Syncronization¶

Take, for example, inter-thread communication: each thread operates sequentially, and everything is fine until threads want to share data.

We can implement this with a producer/consumer queue - but what if the buffer is full on produce or empty on consume?

One thing we can do is have the producer block until the queue is not full and consumer block until the queue is not empty - but there’s a problem.

Race Conditions¶

cooperating threads share memory
both may r/w the shared memory
but, we can’t guarantee that read followed by write is atomic

So, we need to ensure certain operations are atomic that are critical (critical regions)
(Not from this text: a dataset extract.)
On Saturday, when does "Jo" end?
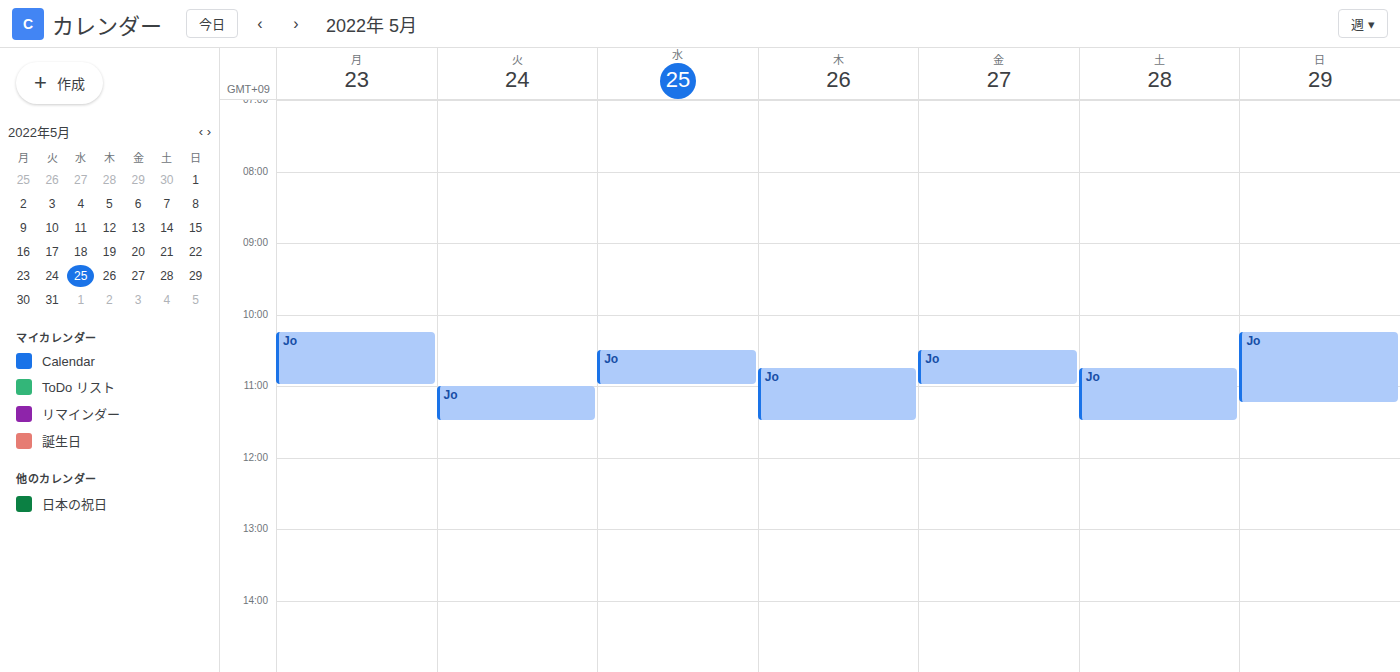
11:30 AMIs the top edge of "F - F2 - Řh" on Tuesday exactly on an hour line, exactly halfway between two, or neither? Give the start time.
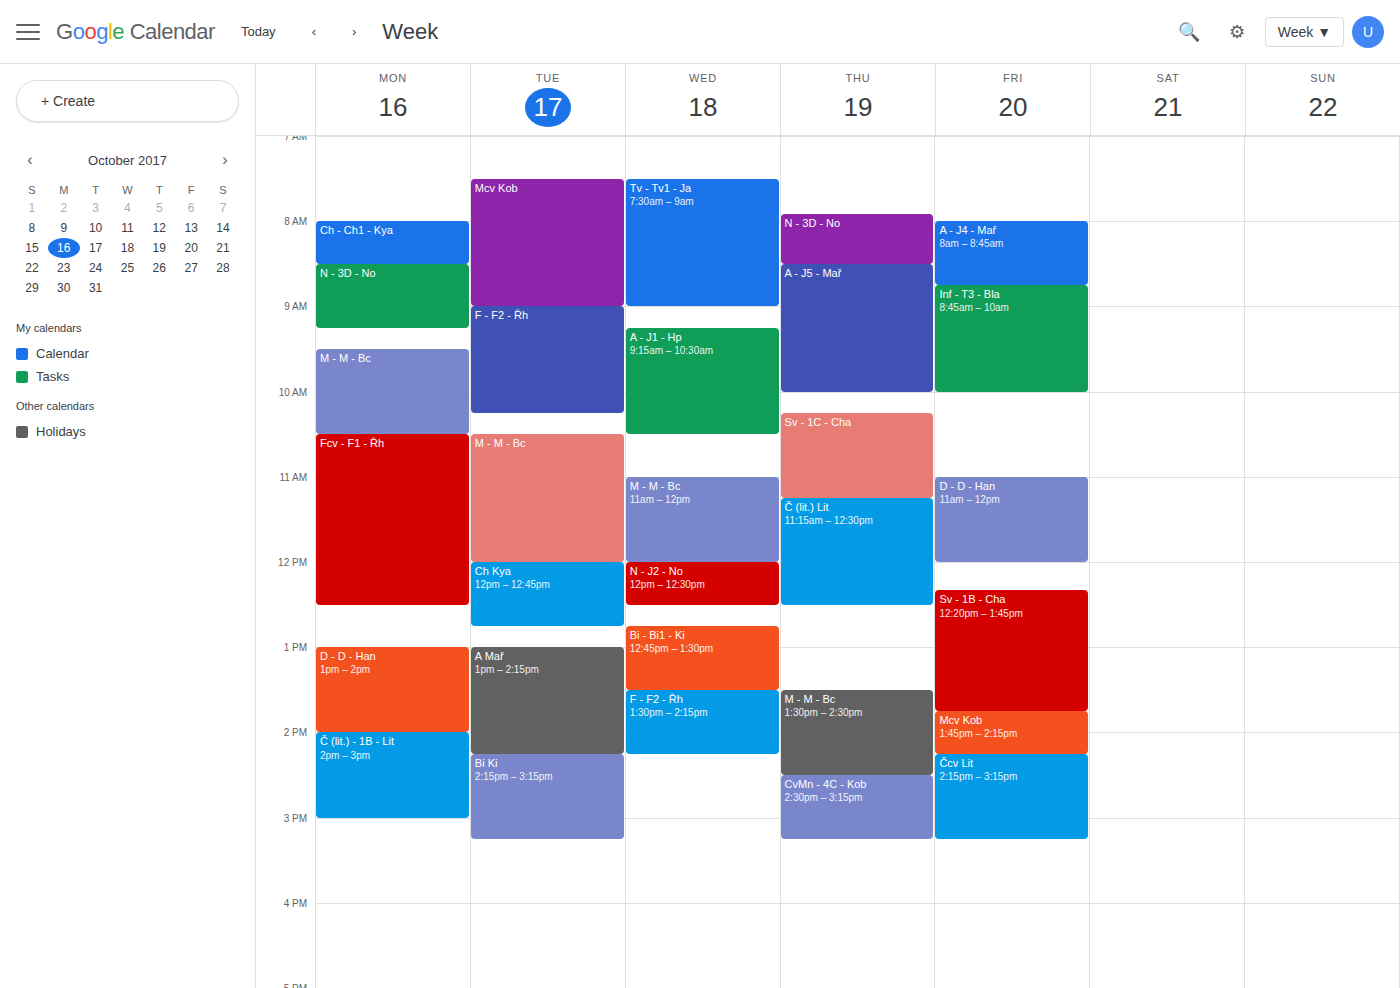
9:00 AM -- exactly on the 9 AM line.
Critical regions provide mutual exclusion and help fix race conditions
4 conditions must hold:
- no 2 threads may simultaneously be in a critical region
- no assumptions may be made about speeds or number of cpus
- no thread running outside its critical region may block another thread
- a thread may not wait forever to enter its critical region

Spin Lock¶

One approach is to use a single shared variable to keep track of whose turn it is, and busy wait until it’s a given thread’s turn.

This is called a spin lock - the waiting thread spins in a tight loop reading the turn variable.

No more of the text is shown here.